## [DATASET ENTRIES]
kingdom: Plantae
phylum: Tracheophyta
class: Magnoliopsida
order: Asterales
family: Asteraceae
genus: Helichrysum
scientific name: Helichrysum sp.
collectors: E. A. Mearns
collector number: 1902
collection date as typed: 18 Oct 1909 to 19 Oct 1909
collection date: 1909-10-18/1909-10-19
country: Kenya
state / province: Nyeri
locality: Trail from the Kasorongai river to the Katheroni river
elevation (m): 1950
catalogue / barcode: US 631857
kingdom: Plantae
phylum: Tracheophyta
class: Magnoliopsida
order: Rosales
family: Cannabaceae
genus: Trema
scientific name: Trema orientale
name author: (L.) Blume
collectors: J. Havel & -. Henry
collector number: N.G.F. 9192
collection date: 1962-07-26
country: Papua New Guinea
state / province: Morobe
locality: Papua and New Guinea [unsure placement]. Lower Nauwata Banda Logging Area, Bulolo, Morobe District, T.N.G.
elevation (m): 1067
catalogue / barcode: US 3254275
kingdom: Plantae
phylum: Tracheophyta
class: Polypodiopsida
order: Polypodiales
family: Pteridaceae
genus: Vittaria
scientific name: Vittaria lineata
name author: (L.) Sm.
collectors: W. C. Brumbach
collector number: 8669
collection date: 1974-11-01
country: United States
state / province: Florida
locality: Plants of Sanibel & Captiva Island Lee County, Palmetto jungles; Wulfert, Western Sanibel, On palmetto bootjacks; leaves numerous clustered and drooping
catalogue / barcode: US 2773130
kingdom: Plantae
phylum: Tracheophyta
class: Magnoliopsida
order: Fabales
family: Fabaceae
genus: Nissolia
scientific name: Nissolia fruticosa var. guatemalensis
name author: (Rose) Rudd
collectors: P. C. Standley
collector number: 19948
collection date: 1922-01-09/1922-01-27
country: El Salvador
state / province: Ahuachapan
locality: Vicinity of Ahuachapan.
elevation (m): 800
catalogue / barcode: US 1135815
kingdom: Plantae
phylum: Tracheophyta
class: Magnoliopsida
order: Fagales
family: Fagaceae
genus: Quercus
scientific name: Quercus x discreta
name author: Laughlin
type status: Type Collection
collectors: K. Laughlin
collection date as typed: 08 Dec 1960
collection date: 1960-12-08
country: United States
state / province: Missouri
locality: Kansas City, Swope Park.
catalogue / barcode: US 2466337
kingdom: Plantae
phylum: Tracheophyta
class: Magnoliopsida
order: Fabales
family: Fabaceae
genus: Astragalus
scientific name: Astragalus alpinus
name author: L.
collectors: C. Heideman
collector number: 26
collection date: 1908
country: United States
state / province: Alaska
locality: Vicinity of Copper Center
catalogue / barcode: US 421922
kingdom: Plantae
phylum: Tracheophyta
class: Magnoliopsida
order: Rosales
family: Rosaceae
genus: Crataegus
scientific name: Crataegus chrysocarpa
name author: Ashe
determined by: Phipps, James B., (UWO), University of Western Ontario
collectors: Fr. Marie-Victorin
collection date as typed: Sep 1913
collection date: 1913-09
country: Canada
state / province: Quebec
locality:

## [STATED EXERCISE]
Could you express the lines from the very first one through the line containing "state / province: Nyeri", both included, as a JSON list of strings with one string per line and any blank lines left out?

## [ANSWER TO THIS TASK]
[
  "kingdom: Plantae",
  "phylum: Tracheophyta",
  "class: Magnoliopsida",
  "order: Asterales",
  "family: Asteraceae",
  "genus: Helichrysum",
  "scientific name: Helichrysum sp.",
  "collectors: E. A. Mearns",
  "collector number: 1902",
  "collection date as typed: 18 Oct 1909 to 19 Oct 1909",
  "collection date: 1909-10-18/1909-10-19",
  "country: Kenya",
  "state / province: Nyeri"
]